За минувшие дни он пришел к выводу, что этот вопрос из числа тех, которые требуют прямого ответа, без уверток и оговорок. То, другое, о чем толковал Штойбнер и толковал Берто, когда он его спрашивал: «Почему ты сюда приехал?» — «Эти игрушки не для меня» — то, другое, бывшее обобщенным и безликим, вдруг обрело лицо, искаженное лицо с разинутым ртом, и лицо это приближалось к Францу. «Держи его! Держи его!»

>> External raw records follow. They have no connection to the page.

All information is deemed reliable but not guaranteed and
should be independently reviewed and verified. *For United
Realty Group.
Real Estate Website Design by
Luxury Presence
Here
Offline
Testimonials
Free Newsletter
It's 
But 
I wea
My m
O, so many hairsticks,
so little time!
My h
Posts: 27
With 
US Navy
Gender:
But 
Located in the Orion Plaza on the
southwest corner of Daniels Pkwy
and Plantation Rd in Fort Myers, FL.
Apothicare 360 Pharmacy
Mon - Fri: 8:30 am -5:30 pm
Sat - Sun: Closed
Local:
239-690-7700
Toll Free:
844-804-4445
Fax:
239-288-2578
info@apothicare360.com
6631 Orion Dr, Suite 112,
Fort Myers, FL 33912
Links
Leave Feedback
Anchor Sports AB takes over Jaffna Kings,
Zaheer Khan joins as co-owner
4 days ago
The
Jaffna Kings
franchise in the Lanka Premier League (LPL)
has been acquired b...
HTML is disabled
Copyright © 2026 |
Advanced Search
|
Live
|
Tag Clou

«Этот человек — фанатик. Пролетарии всех стран, соединяйтесь! С тех пор как марксисты выдвинули свой лозунг, прошло больше ста лет. Но до сего дня коммунисты типа Вестфаля цепляются за своего Маркса, как начетчики за Библию».
«Это не резон сажать его в тюрьму».
«Резон, поскольку он подрывает демократические основы нашего общества».
«Какого общества?»
«Ты в самом деле такой наивный?»
А что, если наивность и есть единственный способ вырывать у людей нестандартные ответы? Ганса его расспросы — он это чувствовал — заставляли нервничать.

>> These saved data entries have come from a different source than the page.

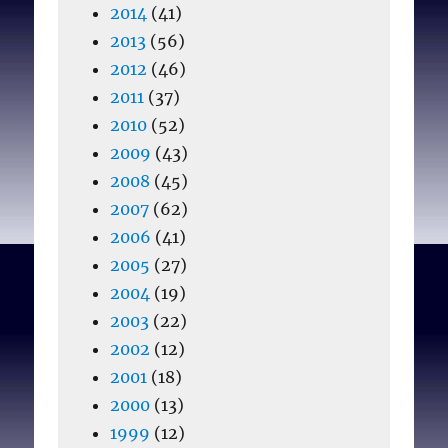
2014
(41)
2013
(56)
2012
(46)
2011
(37)
2010
(52)
2009
(43)
2008
(45)
2007
(62)
2006
(41)
2005
(27)
2004
(19)
2003
(22)
2002
(12)
2001
(18)
2000
(13)
1999
(12)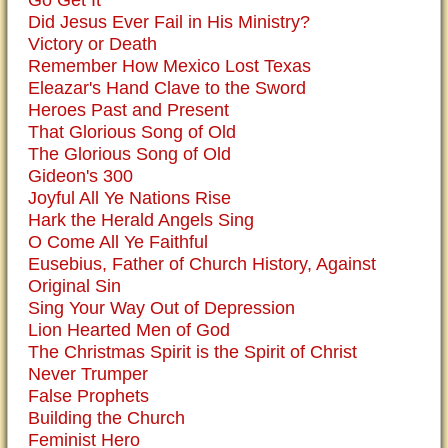
Go Get It
Did Jesus Ever Fail in His Ministry?
Victory or Death
Remember How Mexico Lost Texas
Eleazar's Hand Clave to the Sword
Heroes Past and Present
That Glorious Song of Old
The Glorious Song of Old
Gideon's 300
Joyful All Ye Nations Rise
Hark the Herald Angels Sing
O Come All Ye Faithful
Eusebius, Father of Church History, Against
Original Sin
Sing Your Way Out of Depression
Lion Hearted Men of God
The Christmas Spirit is the Spirit of Christ
Never Trumper
False Prophets
Building the Church
Feminist Hero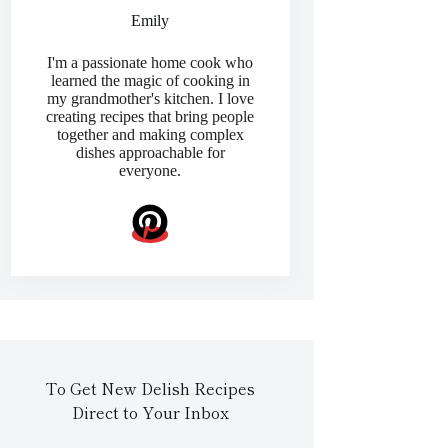
Emily
I'm a passionate home cook who
learned the magic of cooking in
my grandmother's kitchen. I love
creating recipes that bring people
together and making complex
dishes approachable for
everyone.
To Get New Delish Recipes
Direct to Your Inbox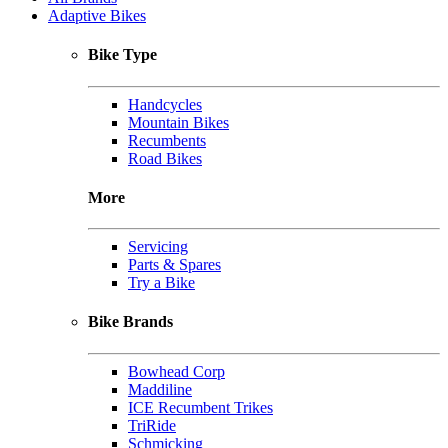
Adaptive Bikes
Bike Type
Handcycles
Mountain Bikes
Recumbents
Road Bikes
More
Servicing
Parts & Spares
Try a Bike
Bike Brands
Bowhead Corp
Maddiline
ICE Recumbent Trikes
TriRide
Schmicking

Он слишком много выпил в тот вечер, обычно он не держался с Гансом так храбро. Ему захотелось увидеть Ганса жалким и ничтожным, лишить обычной самоуверенности и бодрости. Ему надоело всегда оказываться слабейшим.

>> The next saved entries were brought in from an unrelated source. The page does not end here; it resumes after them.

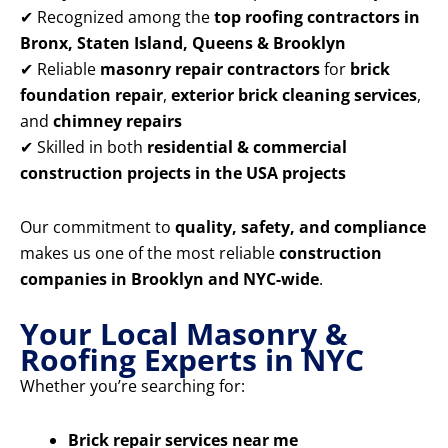
✔ Recognized among the
top roofing contractors in
Bronx, Staten Island, Queens & Brooklyn
✔ Reliable
masonry repair contractors
for
brick
foundation repair
,
exterior brick cleaning services
,
and
chimney repairs
✔ Skilled in both
residential & commercial
construction projects in the USA projects
Our commitment to
quality, safety, and compliance
makes us one of the most reliable
construction
companies in Brooklyn and NYC-wide
.
Your Local Masonry &
Roofing Experts in NYC
Whether you’re searching for:
Brick repair services near me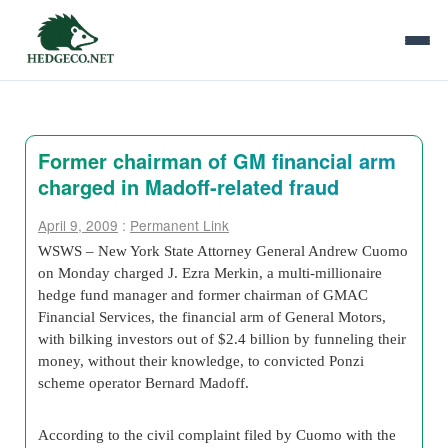
Former chairman of GM financial arm
charged in Madoff-related fraud
April 9, 2009
:
Permanent Link
WSWS – New York State Attorney General Andrew Cuomo
on Monday charged J. Ezra Merkin, a multi-millionaire
hedge fund manager and former chairman of GMAC
Financial Services, the financial arm of General Motors,
with bilking investors out of $2.4 billion by funneling their
money, without their knowledge, to convicted Ponzi
scheme operator Bernard Madoff.
According to the civil complaint filed by Cuomo with the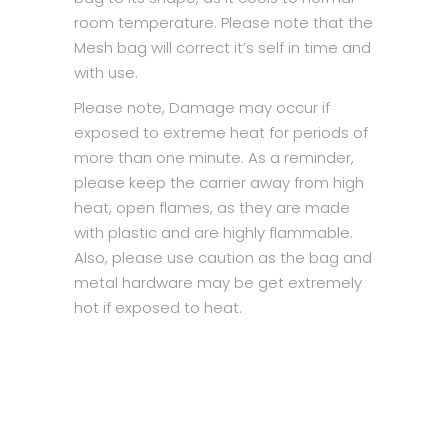
room temperature. Please note that the
Mesh bag will correct it’s self in time and
with use.
Please note, Damage may occur if
exposed to extreme heat for periods of
more than one minute. As a reminder,
please keep the carrier away from high
heat, open flames, as they are made
with plastic and are highly flammable.
Also, please use caution as the bag and
metal hardware may be get extremely
hot if exposed to heat.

«Скотина ты и больше никто».
Он не произнес этих слов, но все время твердил их про себя: «Скотина, скотина». Даже просто думать так в присутствии Ганса и то было приятно, но хотелось рассердить зятя еще сильней, еще больше вывести его из себя.
«А если бы Вестфаль при побеге наткнулся на тебя, ты бы помог ему?»
«Лично я ничего против него не имею».
«А если бы он сейчас пришел к тебе, сюда, ты бы ему помог?»
«Нелепое предположение».
«Ты бы донес на него».
Это звучало уже не как вопрос, а утвердительно, презрение было высказано вслух.
«Ты и меня выдал бы полиции».
На этот упрек Ганс ответил улыбочкой, снял пластинку с проигрывателя, и все это посмеиваясь, вызывающе посмеиваясь, так что Франц не мог больше вытерпеть, схватил пластинку и швырнул ее об пол. Кто кого ударил первый, он ли Ганса или Ганс его, он уже не помнил, он помнил только, каким свободным чувствовал себя в ту минуту, когда смог наконец заехать Гансу по физиономии.
Так выглядел последний вечер дома, после того как мать приволокла его из Нюртенштейна на Резовштрассе.
«Я так рада, Франц, что ты снова дома».
Макс заметил, что Франц ни разу не назвал Анну матерью, только местоимением:
«Она тебе не рассказывала, что я подрался с Гансом?»
Да, рассказывала, когда привезла сюда Франца.
«Я сделала все, Макс. Я уж и не знаю, что мне теперь делать. Я так боюсь потерять Франца. Скажи, что мне делать с мальчиком?»
Макс мог ответить Францу так: «Ступай туда, если считаешь, что тебе следует быть там. Есть люди, которые сами должны испить до дна любую чашу, страдания или радости, люди, которые не могут жить без собственного, без личного опыта. Я не имею права удерживать тебя».
«Я больше не могу здесь жить. Я вообще не знаю, как мне теперь жить».
«Я хочу умереть, почему мне нельзя умереть?»
Франц и Ханна — оба они задавали вопросы, на которые он не знал ответа.
— Я не могу посоветовать тебе избрать этот путь, — сказал Макс, сказал, всматриваясь в ночь над озером и не глядя на Франца, — но и не имею права удерживать тебя.